## [Task to complete]
Repeat word for word the part of the A34 passage from "My dad made" to "She was 23.".

## [Passage shown]
>>>>>
Up until the age of 16, most of my psychologically significant experiences happened near a road called the A34. I remember reading as a kid that people who grow up near A roads die younger, makes sense, bad air and loads of cars. Mainly the bad air though.
My dad made a kidnap-like gesture when I was still in nappies and headed for the airport down the A34, got arrested. He intended to take me to Ireland, he said. Personally I think even his drunk-ego-drunk on ego would have known that this wasn't a plan. 35 years ago, he would have made it to the old country, but while there he would have met very sober consequences. The fucking police weren't nice to my mum, who had called it in. She was 23.
He's not a bad person. He's just done some bad things. I take the rough with the smooth and if I'm too rough, maybe you're too smooth. Or maybe not.
<<<<<
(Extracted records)
>>>>>
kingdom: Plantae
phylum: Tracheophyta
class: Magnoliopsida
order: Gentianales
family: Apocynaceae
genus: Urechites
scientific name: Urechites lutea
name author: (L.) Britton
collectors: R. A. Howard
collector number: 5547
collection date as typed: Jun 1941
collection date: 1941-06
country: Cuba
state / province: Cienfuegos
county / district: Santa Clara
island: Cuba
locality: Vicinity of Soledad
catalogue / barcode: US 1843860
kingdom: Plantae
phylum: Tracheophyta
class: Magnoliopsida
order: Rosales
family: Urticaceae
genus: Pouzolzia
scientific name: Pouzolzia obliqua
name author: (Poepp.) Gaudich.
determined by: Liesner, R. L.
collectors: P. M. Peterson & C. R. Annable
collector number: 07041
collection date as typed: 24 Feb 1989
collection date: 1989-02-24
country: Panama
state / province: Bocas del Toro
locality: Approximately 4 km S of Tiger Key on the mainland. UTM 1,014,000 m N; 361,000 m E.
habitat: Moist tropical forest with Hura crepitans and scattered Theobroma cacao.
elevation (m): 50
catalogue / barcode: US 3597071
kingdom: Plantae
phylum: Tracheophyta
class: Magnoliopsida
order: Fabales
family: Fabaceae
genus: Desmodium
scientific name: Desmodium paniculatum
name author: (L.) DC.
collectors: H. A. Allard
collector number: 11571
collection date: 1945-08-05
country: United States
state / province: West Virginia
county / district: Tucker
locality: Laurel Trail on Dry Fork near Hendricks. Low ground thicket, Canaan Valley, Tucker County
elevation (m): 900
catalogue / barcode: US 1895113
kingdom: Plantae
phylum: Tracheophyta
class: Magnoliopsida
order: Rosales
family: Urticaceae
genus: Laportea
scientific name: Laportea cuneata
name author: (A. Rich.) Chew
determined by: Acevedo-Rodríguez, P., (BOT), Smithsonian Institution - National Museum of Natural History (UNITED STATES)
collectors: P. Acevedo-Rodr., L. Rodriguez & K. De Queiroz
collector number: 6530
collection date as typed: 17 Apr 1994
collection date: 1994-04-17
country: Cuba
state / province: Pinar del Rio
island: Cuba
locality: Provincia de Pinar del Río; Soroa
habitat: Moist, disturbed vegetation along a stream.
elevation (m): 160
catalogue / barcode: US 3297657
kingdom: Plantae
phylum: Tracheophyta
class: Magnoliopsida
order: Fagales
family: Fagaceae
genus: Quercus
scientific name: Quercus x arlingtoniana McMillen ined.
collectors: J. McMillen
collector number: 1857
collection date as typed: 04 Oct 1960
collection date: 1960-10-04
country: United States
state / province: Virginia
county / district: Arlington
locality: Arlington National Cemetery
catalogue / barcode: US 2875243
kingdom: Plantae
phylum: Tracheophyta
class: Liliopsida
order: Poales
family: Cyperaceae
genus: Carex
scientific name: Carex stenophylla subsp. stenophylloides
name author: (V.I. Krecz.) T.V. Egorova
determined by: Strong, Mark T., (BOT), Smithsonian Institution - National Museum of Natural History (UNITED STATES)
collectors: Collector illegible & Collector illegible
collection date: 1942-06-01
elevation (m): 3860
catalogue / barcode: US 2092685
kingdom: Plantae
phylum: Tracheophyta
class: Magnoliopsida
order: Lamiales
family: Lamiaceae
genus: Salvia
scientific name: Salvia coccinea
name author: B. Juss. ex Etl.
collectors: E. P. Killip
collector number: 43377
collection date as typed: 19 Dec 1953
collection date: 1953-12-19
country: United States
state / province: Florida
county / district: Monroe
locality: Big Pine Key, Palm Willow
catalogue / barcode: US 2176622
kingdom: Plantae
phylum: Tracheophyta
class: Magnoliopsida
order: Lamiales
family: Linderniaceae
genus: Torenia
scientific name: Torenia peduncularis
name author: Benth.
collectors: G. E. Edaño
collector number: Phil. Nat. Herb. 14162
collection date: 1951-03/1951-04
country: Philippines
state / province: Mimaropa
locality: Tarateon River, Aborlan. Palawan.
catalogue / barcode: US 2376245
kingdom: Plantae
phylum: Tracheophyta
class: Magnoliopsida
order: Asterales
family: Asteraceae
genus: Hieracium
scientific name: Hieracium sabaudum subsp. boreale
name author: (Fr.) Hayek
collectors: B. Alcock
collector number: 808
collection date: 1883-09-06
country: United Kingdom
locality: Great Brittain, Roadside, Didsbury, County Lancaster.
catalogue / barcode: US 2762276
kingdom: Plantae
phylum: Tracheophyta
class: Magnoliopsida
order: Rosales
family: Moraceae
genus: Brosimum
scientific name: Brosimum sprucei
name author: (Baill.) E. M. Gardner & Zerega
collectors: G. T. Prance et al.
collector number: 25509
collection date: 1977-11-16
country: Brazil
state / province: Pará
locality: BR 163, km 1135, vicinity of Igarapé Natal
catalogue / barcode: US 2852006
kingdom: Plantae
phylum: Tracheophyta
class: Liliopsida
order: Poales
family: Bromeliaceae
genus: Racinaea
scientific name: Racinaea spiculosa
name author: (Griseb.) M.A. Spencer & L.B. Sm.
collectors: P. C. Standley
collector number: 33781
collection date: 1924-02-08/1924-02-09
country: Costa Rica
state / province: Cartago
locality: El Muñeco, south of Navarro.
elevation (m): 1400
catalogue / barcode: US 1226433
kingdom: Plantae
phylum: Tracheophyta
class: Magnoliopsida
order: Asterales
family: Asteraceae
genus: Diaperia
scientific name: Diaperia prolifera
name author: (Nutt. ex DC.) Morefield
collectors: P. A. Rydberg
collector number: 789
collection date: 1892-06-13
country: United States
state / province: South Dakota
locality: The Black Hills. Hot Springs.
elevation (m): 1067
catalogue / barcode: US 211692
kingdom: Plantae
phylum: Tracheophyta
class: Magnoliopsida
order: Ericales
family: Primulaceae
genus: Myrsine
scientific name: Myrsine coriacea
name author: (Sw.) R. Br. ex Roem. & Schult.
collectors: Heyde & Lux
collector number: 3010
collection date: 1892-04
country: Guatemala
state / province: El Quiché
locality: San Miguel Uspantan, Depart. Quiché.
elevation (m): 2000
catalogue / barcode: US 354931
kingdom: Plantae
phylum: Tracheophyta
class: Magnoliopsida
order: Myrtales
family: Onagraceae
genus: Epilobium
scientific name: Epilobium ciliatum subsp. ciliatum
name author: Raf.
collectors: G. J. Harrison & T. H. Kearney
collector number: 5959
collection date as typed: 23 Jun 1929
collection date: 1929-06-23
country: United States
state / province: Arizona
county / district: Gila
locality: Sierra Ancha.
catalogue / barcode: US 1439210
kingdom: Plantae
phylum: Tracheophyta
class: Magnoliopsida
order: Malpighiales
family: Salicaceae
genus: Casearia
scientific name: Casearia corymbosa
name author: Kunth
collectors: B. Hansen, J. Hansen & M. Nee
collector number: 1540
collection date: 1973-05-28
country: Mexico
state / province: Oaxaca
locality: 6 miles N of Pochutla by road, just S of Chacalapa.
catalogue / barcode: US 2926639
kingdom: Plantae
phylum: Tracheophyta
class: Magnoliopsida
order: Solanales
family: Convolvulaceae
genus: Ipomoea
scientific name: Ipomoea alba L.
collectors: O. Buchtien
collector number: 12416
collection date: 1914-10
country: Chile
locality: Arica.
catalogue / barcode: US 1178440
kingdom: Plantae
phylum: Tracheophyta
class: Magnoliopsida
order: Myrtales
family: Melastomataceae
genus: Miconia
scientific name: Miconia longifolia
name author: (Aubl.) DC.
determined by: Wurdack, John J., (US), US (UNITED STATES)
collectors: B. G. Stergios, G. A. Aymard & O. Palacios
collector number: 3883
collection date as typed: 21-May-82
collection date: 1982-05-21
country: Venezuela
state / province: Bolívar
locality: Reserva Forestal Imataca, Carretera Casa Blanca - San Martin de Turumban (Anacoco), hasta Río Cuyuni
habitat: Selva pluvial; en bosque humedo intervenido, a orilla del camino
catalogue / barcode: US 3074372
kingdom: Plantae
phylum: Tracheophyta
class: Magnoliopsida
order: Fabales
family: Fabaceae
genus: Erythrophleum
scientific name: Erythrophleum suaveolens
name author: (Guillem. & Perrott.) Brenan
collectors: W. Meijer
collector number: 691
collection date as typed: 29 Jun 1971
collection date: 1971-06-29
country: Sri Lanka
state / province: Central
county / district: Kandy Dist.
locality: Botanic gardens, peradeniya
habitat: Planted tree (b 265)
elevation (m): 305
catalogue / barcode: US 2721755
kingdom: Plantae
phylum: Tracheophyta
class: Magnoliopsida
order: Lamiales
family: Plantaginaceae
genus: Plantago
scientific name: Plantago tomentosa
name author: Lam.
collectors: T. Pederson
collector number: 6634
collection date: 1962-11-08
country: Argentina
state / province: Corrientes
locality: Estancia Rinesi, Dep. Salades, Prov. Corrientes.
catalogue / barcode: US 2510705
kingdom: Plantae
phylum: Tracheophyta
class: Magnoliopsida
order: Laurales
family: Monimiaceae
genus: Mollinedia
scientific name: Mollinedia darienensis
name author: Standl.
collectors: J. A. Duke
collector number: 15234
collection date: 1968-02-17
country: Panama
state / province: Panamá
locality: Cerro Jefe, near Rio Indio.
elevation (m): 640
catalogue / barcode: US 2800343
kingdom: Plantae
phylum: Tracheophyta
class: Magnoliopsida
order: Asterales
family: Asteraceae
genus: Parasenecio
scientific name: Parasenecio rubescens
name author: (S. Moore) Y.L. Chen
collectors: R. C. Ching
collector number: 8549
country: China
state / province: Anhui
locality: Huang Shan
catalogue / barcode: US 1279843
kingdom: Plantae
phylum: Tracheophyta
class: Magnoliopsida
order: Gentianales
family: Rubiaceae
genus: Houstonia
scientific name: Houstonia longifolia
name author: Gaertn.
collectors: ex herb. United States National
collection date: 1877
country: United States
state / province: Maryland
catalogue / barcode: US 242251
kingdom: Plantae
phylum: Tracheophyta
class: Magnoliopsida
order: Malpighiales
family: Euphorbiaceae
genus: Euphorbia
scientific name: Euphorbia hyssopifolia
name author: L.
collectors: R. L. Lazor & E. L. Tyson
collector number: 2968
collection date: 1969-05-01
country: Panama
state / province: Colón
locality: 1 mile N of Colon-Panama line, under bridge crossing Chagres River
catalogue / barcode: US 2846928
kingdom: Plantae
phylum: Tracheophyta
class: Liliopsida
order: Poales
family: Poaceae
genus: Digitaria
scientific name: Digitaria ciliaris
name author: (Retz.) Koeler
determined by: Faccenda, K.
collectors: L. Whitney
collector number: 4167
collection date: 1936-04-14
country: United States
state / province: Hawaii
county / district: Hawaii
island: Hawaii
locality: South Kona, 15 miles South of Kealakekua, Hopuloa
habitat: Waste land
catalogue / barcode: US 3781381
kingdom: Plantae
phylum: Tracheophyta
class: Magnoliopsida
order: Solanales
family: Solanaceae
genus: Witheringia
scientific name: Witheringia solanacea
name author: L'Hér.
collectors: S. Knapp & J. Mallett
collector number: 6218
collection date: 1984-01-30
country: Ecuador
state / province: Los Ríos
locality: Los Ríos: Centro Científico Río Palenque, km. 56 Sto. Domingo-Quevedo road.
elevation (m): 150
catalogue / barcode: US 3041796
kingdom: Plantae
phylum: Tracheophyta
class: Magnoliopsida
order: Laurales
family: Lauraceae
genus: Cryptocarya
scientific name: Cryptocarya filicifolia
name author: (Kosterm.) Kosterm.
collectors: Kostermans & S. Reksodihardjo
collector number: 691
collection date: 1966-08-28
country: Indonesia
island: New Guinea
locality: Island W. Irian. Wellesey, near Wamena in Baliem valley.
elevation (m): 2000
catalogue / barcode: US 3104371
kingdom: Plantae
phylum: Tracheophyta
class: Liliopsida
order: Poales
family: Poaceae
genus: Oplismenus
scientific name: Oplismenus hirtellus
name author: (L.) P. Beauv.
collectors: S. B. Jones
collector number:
<<<<<
## [Written reply]
My dad made a kidnap-like gesture when I was still in nappies and headed for the airport down the A34, got arrested. He intended to take me to Ireland, he said. Personally I think even his drunk-ego-drunk on ego would have known that this wasn't a plan. 35 years ago, he would have made it to the old country, but while there he would have met very sober consequences. The fucking police weren't nice to my mum, who had called it in. She was 23.